The thing I loved and hated about this book was Danielle’s honesty. A funny thing to love, since rumor has it the family put up quite the stink over her publication of this story, saying much of it was false. The way I see it, it’s Danielle’s story, and this is what she saw and dealt with growing up. She’s got a humorous side, like using her father’s gas card to buy hoards of candy and soda for her siblings. She’s got a courageous side, like walking to one of the bars her father frequented and keeping quips with the locals and bartenders as a grade school student. She’s got a rebellious side for sure, for example she started smoking around 12, kissing boys, and sneaking out at night.
In her twenties, Danielle traveled to Vietnam by herself trying to understand the world her father both glorified and resented for all the hell it brought him. I think that trip must have been one of the most frightening and exhilarating things Danielle ever did. While there, she actually crawled into one of the remaining tunnel systems from the war to get a glimpse of the underground world her father lived in for years.
Her story is unlike any other. It could have happened to many.
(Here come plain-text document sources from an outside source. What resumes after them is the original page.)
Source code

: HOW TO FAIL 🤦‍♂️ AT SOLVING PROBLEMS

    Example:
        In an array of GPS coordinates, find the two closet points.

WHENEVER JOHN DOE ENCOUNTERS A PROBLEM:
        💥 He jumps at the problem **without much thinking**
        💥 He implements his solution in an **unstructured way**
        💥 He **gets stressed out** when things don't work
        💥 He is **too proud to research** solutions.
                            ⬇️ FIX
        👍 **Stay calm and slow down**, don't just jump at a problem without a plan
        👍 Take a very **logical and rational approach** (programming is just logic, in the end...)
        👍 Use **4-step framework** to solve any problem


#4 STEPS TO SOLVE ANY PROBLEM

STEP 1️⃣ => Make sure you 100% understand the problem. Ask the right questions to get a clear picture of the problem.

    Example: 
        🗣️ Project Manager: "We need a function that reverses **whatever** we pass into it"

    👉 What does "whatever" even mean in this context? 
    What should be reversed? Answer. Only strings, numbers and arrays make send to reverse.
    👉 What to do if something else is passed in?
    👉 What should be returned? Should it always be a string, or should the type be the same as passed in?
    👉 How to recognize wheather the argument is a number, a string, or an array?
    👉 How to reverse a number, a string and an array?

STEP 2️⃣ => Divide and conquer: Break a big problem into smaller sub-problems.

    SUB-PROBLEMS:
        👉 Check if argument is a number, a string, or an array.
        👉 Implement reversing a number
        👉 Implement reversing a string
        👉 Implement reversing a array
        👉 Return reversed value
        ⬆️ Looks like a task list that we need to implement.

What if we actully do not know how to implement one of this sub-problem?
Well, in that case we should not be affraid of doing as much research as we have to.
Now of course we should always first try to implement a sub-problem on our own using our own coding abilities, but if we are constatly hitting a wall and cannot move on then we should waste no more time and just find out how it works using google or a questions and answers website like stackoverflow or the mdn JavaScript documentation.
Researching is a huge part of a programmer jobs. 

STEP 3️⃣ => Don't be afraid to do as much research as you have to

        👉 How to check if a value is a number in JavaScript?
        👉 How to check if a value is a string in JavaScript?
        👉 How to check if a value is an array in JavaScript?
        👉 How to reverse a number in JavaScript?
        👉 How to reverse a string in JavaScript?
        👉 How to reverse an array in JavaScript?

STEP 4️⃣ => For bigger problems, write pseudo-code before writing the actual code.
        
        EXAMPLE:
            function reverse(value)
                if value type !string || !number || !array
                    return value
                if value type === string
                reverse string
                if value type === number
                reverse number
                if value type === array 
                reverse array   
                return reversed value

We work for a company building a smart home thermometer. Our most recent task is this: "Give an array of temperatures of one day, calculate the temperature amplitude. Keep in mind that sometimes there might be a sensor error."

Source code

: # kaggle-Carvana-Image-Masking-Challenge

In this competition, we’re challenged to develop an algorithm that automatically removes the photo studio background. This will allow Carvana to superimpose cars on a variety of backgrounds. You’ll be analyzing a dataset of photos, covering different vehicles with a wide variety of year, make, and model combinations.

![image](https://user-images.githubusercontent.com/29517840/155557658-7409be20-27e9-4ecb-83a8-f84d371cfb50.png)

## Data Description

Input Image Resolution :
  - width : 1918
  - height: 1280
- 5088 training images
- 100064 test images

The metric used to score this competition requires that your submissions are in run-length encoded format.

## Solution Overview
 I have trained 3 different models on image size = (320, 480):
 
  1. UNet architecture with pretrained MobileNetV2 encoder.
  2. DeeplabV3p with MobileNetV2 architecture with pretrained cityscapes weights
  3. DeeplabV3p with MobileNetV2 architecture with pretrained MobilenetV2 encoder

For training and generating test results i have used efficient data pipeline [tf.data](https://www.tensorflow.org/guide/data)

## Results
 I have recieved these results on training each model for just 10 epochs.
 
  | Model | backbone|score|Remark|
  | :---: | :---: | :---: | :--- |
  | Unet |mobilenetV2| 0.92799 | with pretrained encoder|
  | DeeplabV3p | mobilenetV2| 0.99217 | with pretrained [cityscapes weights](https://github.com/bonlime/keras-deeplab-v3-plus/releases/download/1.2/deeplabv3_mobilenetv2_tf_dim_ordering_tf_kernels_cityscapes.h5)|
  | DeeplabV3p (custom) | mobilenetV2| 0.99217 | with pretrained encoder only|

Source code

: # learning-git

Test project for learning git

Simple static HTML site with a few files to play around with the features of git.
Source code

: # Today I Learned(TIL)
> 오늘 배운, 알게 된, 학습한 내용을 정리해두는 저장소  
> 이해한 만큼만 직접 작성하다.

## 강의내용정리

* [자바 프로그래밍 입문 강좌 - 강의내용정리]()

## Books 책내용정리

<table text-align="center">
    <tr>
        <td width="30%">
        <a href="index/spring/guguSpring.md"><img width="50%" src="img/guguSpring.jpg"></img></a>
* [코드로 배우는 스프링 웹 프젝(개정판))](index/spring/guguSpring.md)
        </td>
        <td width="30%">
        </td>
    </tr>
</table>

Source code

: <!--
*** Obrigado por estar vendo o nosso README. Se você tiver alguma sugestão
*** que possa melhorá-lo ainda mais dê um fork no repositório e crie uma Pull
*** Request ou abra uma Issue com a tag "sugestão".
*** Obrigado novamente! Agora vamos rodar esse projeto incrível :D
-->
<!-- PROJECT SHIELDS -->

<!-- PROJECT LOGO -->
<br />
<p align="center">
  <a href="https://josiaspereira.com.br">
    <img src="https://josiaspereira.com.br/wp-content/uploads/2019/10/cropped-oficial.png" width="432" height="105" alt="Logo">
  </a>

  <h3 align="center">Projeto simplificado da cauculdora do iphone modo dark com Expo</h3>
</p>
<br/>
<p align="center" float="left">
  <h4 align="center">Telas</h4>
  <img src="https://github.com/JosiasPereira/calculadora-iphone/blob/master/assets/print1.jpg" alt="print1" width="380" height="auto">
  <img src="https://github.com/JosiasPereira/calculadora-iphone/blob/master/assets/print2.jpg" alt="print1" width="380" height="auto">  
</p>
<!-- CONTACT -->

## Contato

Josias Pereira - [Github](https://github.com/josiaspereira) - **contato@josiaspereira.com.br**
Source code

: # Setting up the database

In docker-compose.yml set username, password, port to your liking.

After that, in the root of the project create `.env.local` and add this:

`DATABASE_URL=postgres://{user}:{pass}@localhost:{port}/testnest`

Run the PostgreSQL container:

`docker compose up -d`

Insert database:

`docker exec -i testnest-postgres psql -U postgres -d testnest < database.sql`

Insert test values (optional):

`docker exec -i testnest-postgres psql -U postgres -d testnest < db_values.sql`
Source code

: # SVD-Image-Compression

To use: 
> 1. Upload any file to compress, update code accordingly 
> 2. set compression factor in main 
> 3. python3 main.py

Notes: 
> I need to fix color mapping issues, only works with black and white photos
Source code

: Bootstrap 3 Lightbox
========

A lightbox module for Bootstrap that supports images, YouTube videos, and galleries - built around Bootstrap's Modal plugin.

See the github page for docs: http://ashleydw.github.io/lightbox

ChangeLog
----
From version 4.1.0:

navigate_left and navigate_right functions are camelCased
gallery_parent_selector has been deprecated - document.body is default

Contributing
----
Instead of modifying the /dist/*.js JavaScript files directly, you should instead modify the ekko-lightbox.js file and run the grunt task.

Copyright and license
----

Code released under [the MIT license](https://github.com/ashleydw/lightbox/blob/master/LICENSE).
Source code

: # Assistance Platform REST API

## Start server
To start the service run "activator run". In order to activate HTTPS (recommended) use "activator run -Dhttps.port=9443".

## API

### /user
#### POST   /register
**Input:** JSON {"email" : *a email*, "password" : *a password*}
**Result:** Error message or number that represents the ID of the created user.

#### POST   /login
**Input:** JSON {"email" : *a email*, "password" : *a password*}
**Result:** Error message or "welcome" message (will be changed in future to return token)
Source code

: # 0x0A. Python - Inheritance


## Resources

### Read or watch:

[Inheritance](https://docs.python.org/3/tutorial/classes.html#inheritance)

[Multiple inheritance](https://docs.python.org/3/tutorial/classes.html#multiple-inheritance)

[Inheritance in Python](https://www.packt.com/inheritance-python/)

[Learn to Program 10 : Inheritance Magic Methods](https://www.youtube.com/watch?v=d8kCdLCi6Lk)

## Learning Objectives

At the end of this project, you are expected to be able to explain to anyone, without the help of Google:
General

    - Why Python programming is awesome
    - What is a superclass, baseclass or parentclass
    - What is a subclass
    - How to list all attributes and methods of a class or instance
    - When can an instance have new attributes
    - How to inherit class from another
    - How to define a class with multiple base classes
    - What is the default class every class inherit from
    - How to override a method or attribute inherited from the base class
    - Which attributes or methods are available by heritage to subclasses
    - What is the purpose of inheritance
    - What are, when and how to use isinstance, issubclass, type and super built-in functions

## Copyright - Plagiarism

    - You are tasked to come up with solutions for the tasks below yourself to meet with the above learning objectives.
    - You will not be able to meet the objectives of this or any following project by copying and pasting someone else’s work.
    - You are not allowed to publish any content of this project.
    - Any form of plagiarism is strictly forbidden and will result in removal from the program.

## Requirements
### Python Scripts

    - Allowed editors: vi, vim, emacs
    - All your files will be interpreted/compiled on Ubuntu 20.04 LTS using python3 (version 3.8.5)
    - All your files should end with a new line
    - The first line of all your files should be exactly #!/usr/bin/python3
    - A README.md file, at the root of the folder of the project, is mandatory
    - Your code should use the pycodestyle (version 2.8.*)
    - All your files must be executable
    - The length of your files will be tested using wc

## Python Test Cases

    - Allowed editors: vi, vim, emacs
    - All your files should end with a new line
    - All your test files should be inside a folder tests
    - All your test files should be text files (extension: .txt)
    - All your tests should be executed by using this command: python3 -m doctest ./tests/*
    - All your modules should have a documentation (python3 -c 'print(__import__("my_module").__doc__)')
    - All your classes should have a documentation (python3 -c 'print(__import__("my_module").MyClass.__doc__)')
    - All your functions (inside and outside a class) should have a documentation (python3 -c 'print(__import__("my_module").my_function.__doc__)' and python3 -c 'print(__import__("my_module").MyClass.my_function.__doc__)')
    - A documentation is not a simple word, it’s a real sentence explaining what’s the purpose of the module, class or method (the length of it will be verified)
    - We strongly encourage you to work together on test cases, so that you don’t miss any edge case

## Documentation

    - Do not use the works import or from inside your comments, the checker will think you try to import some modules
It could’ve been my tale. My father and his brothers were all in service during the Vietnam War. But my dad came back able to love and hug and tell us he was proud every day. My parents stayed together. My family is not a perfect family, but I appreciate and understand Danielle’s alliance. In many ways, I am like my father. What wouldn’t I give to understand him better? To know what he went through?
I now live in La Crosse, Wisconsin. The Trussoni’s house is still there and so are the bars Danielle and her father went to. She grew up on the North Side. I live on the South. It could have been my story, but it was entirely Danielle’s. I highly recommend you check it out.
Do you have any local authors where you live? What was it like to read their stories? How does it enhance the book to read about and know the landmarks in a story?